(Saved data entries)

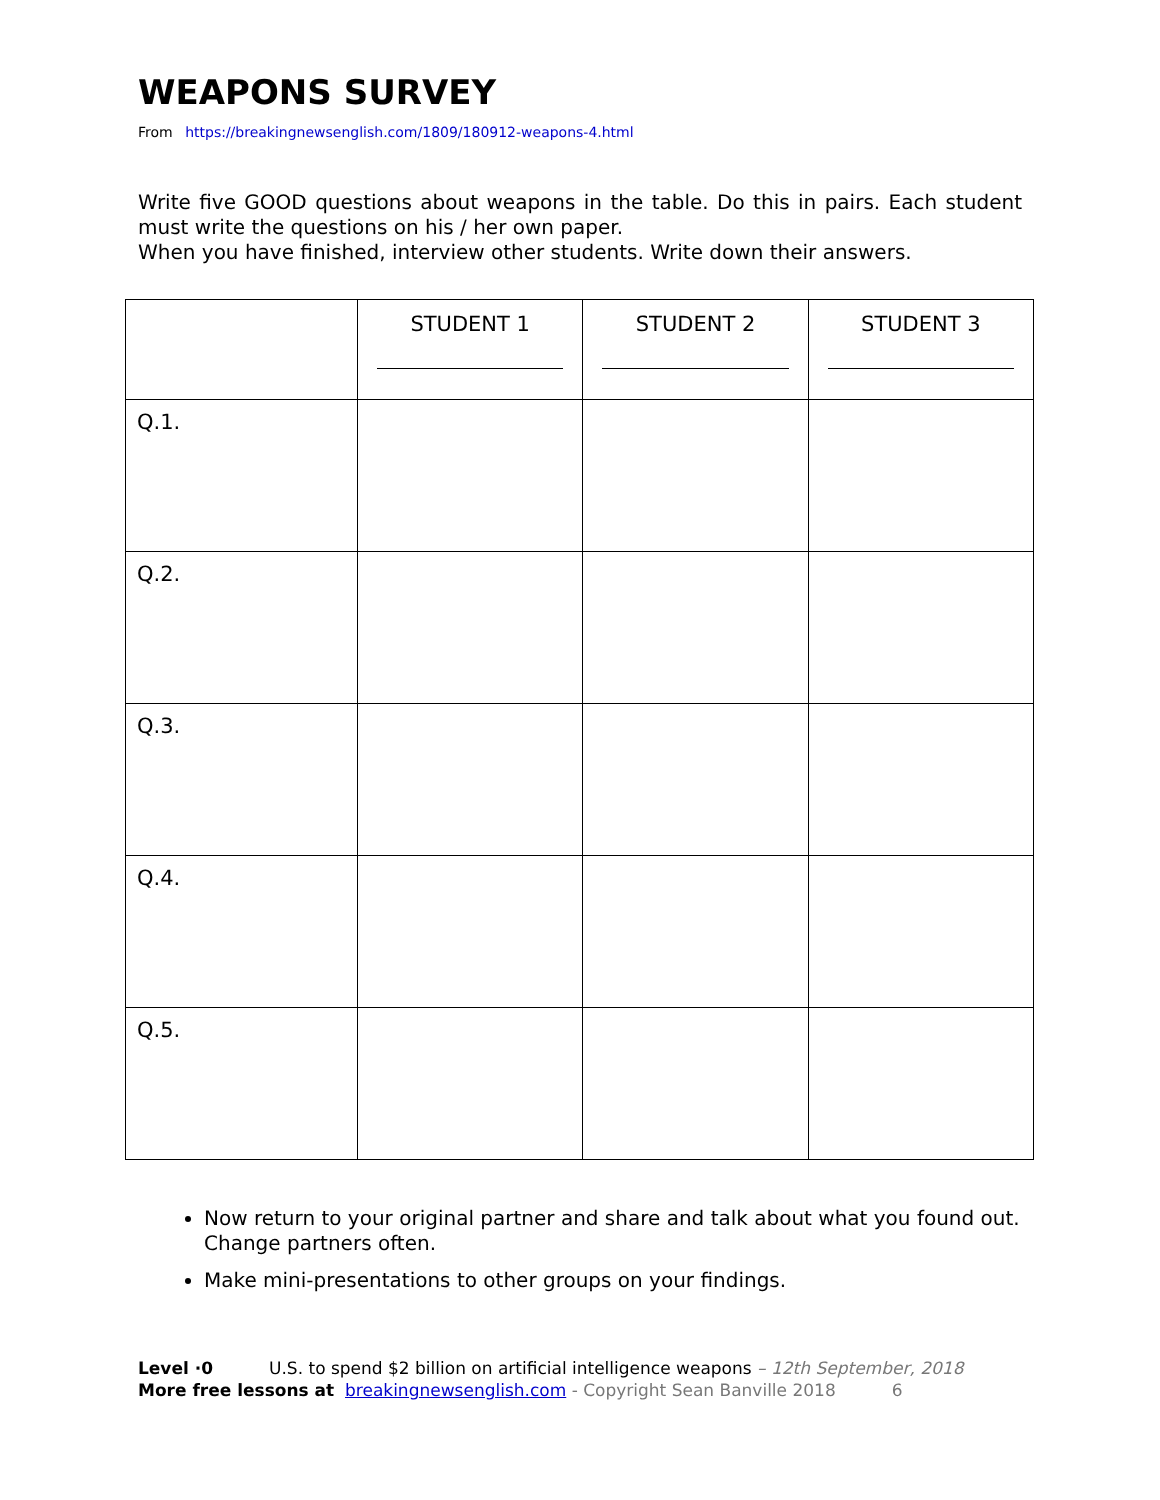WEAPONS SURVEY
From https://breakingnewsenglish.com/1809/180912-weapons-4.html
Write five GOOD questions about weapons in the table. Do this in pairs. Each student must write the questions on his / her own paper.
When you have finished, interview other students. Write down their answers.
| | STUDENT 1 | STUDENT 2 | STUDENT 3 |
| --- | --- | --- | --- |
| Q.1. | | | |
| Q.2. | | | |
| Q.3. | | | |
| Q.4. | | | |
| Q.5. | | | |
Now return to your original partner and share and talk about what you found out. Change partners often.
Make mini-presentations to other groups on your findings.
Level ·0 U.S. to spend $2 billion on artificial intelligence weapons – 12th September, 2018
More free lessons at breakingnewsenglish.com - Copyright Sean Banville 2018 6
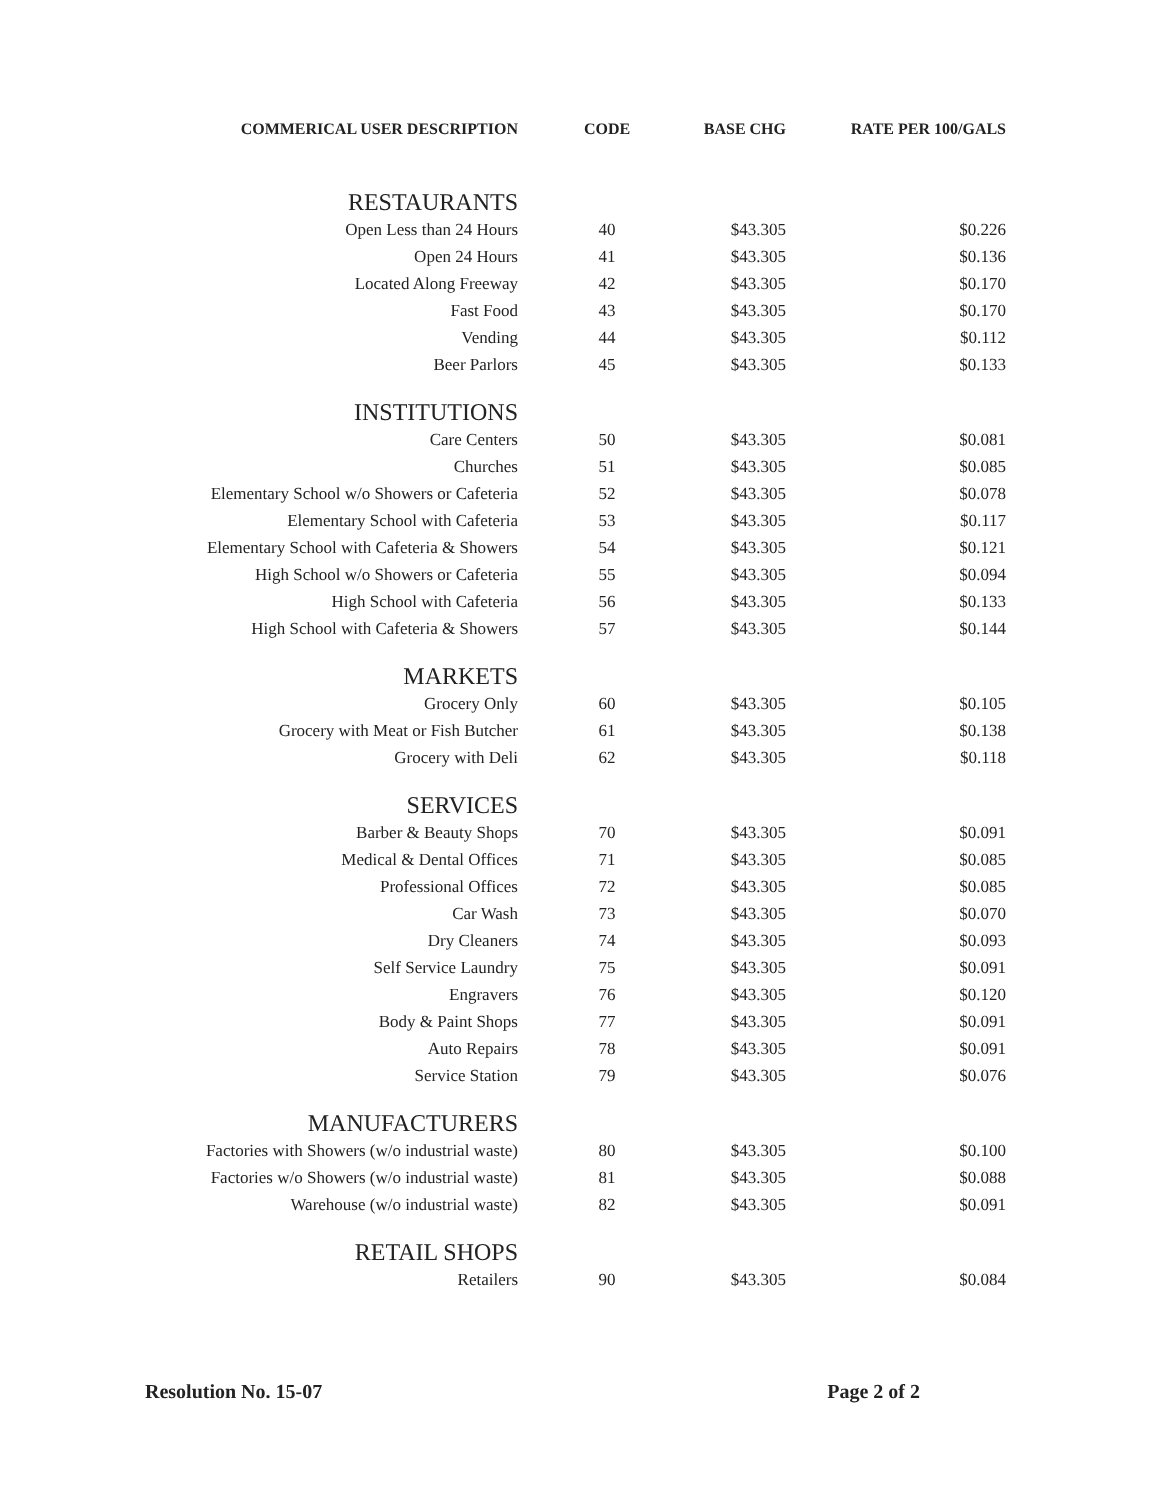| COMMERICAL USER DESCRIPTION | CODE | BASE CHG | RATE PER 100/GALS |
| --- | --- | --- | --- |
| RESTAURANTS | | | |
| Open Less than 24 Hours | 40 | $43.305 | $0.226 |
| Open 24 Hours | 41 | $43.305 | $0.136 |
| Located Along Freeway | 42 | $43.305 | $0.170 |
| Fast Food | 43 | $43.305 | $0.170 |
| Vending | 44 | $43.305 | $0.112 |
| Beer Parlors | 45 | $43.305 | $0.133 |
| INSTITUTIONS | | | |
| Care Centers | 50 | $43.305 | $0.081 |
| Churches | 51 | $43.305 | $0.085 |
| Elementary School w/o Showers or Cafeteria | 52 | $43.305 | $0.078 |
| Elementary School with Cafeteria | 53 | $43.305 | $0.117 |
| Elementary School with Cafeteria & Showers | 54 | $43.305 | $0.121 |
| High School w/o Showers or Cafeteria | 55 | $43.305 | $0.094 |
| High School with Cafeteria | 56 | $43.305 | $0.133 |
| High School with Cafeteria & Showers | 57 | $43.305 | $0.144 |
| MARKETS | | | |
| Grocery Only | 60 | $43.305 | $0.105 |
| Grocery with Meat or Fish Butcher | 61 | $43.305 | $0.138 |
| Grocery with Deli | 62 | $43.305 | $0.118 |
| SERVICES | | | |
| Barber & Beauty Shops | 70 | $43.305 | $0.091 |
| Medical & Dental Offices | 71 | $43.305 | $0.085 |
| Professional Offices | 72 | $43.305 | $0.085 |
| Car Wash | 73 | $43.305 | $0.070 |
| Dry Cleaners | 74 | $43.305 | $0.093 |
| Self Service Laundry | 75 | $43.305 | $0.091 |
| Engravers | 76 | $43.305 | $0.120 |
| Body & Paint Shops | 77 | $43.305 | $0.091 |
| Auto Repairs | 78 | $43.305 | $0.091 |
| Service Station | 79 | $43.305 | $0.076 |
| MANUFACTURERS | | | |
| Factories with Showers (w/o industrial waste) | 80 | $43.305 | $0.100 |
| Factories w/o Showers (w/o industrial waste) | 81 | $43.305 | $0.088 |
| Warehouse (w/o industrial waste) | 82 | $43.305 | $0.091 |
| RETAIL SHOPS | | | |
| Retailers | 90 | $43.305 | $0.084 |
Resolution No. 15-07 Page 2 of 2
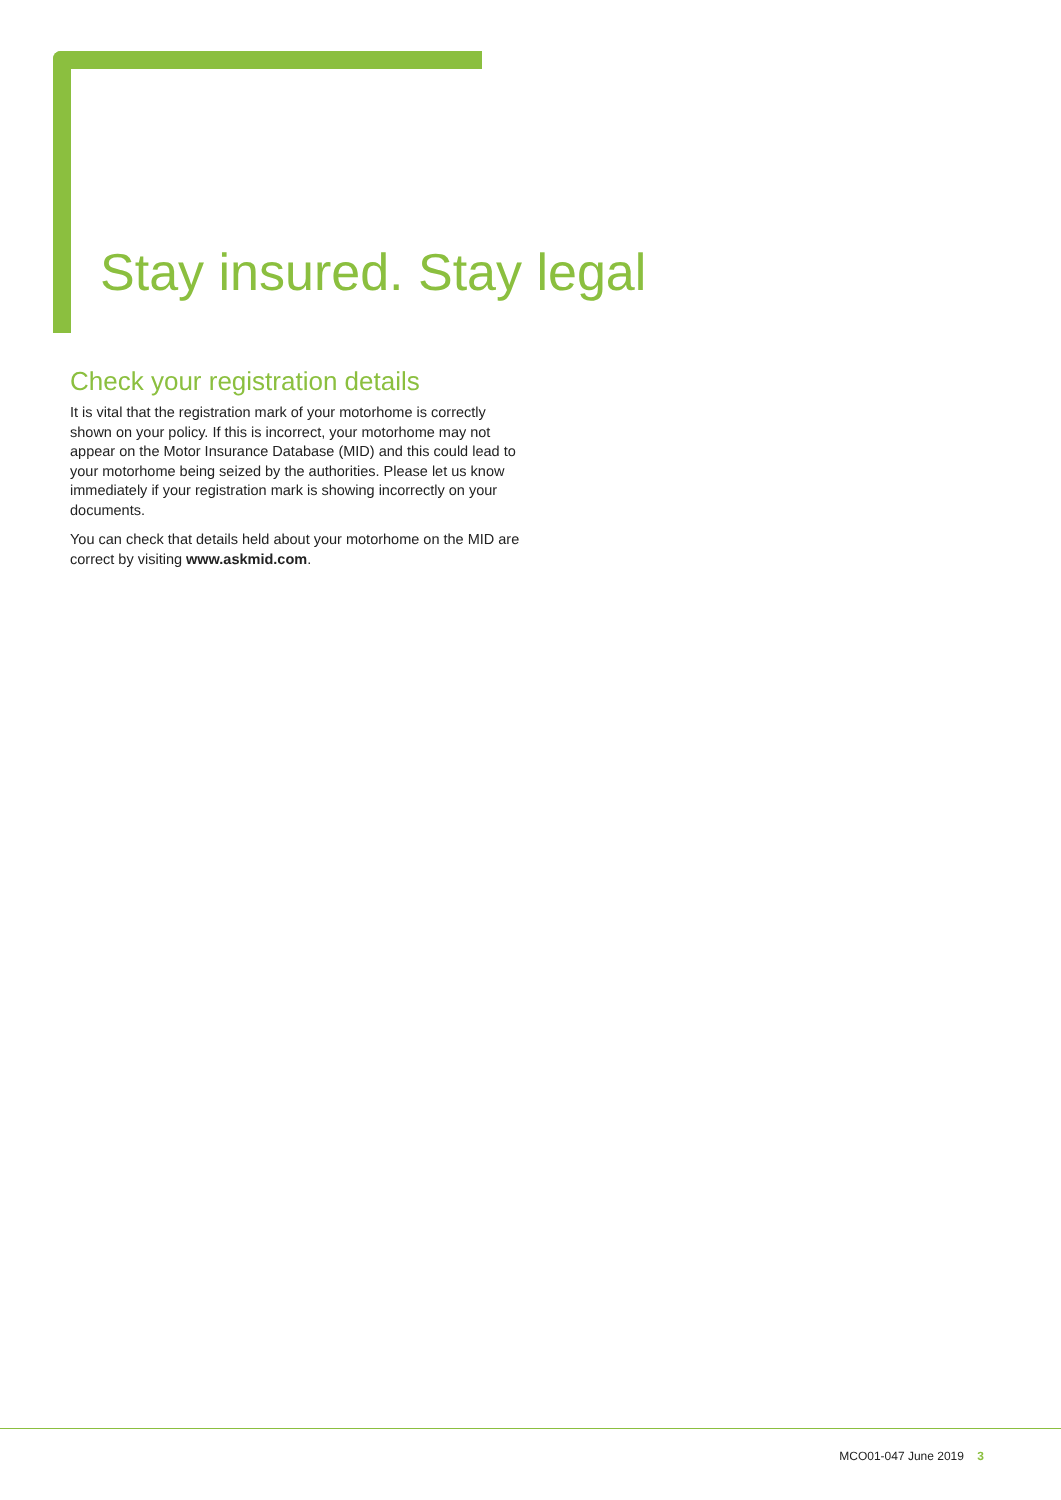Stay insured. Stay legal
Check your registration details
It is vital that the registration mark of your motorhome is correctly shown on your policy. If this is incorrect, your motorhome may not appear on the Motor Insurance Database (MID) and this could lead to your motorhome being seized by the authorities. Please let us know immediately if your registration mark is showing incorrectly on your documents.
You can check that details held about your motorhome on the MID are correct by visiting www.askmid.com.
MCO01-047 June 2019 3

Required action
The records above must be output exactly, except for their pictures.

Task solution
WEAPONS SURVEY
From https://breakingnewsenglish.com/1809/180912-weapons-4.html
Write five GOOD questions about weapons in the table. Do this in pairs. Each student must write the questions on his / her own paper.
When you have finished, interview other students. Write down their answers.
| | STUDENT 1 | STUDENT 2 | STUDENT 3 |
| --- | --- | --- | --- |
| Q.1. | | | |
| Q.2. | | | |
| Q.3. | | | |
| Q.4. | | | |
| Q.5. | | | |
Now return to your original partner and share and talk about what you found out. Change partners often.
Make mini-presentations to other groups on your findings.
Level ·0 U.S. to spend $2 billion on artificial intelligence weapons – 12th September, 2018
More free lessons at breakingnewsenglish.com - Copyright Sean Banville 2018 6
| COMMERICAL USER DESCRIPTION | CODE | BASE CHG | RATE PER 100/GALS |
| --- | --- | --- | --- |
| RESTAURANTS | | | |
| Open Less than 24 Hours | 40 | $43.305 | $0.226 |
| Open 24 Hours | 41 | $43.305 | $0.136 |
| Located Along Freeway | 42 | $43.305 | $0.170 |
| Fast Food | 43 | $43.305 | $0.170 |
| Vending | 44 | $43.305 | $0.112 |
| Beer Parlors | 45 | $43.305 | $0.133 |
| INSTITUTIONS | | | |
| Care Centers | 50 | $43.305 | $0.081 |
| Churches | 51 | $43.305 | $0.085 |
| Elementary School w/o Showers or Cafeteria | 52 | $43.305 | $0.078 |
| Elementary School with Cafeteria | 53 | $43.305 | $0.117 |
| Elementary School with Cafeteria & Showers | 54 | $43.305 | $0.121 |
| High School w/o Showers or Cafeteria | 55 | $43.305 | $0.094 |
| High School with Cafeteria | 56 | $43.305 | $0.133 |
| High School with Cafeteria & Showers | 57 | $43.305 | $0.144 |
| MARKETS | | | |
| Grocery Only | 60 | $43.305 | $0.105 |
| Grocery with Meat or Fish Butcher | 61 | $43.305 | $0.138 |
| Grocery with Deli | 62 | $43.305 | $0.118 |
| SERVICES | | | |
| Barber & Beauty Shops | 70 | $43.305 | $0.091 |
| Medical & Dental Offices | 71 | $43.305 | $0.085 |
| Professional Offices | 72 | $43.305 | $0.085 |
| Car Wash | 73 | $43.305 | $0.070 |
| Dry Cleaners | 74 | $43.305 | $0.093 |
| Self Service Laundry | 75 | $43.305 | $0.091 |
| Engravers | 76 | $43.305 | $0.120 |
| Body & Paint Shops | 77 | $43.305 | $0.091 |
| Auto Repairs | 78 | $43.305 | $0.091 |
| Service Station | 79 | $43.305 | $0.076 |
| MANUFACTURERS | | | |
| Factories with Showers (w/o industrial waste) | 80 | $43.305 | $0.100 |
| Factories w/o Showers (w/o industrial waste) | 81 | $43.305 | $0.088 |
| Warehouse (w/o industrial waste) | 82 | $43.305 | $0.091 |
| RETAIL SHOPS | | | |
| Retailers | 90 | $43.305 | $0.084 |
Resolution No. 15-07 Page 2 of 2
Stay insured. Stay legal
Check your registration details
It is vital that the registration mark of your motorhome is correctly shown on your policy. If this is incorrect, your motorhome may not appear on the Motor Insurance Database (MID) and this could lead to your motorhome being seized by the authorities. Please let us know immediately if your registration mark is showing incorrectly on your documents.
You can check that details held about your motorhome on the MID are correct by visiting www.askmid.com.
MCO01-047 June 2019 3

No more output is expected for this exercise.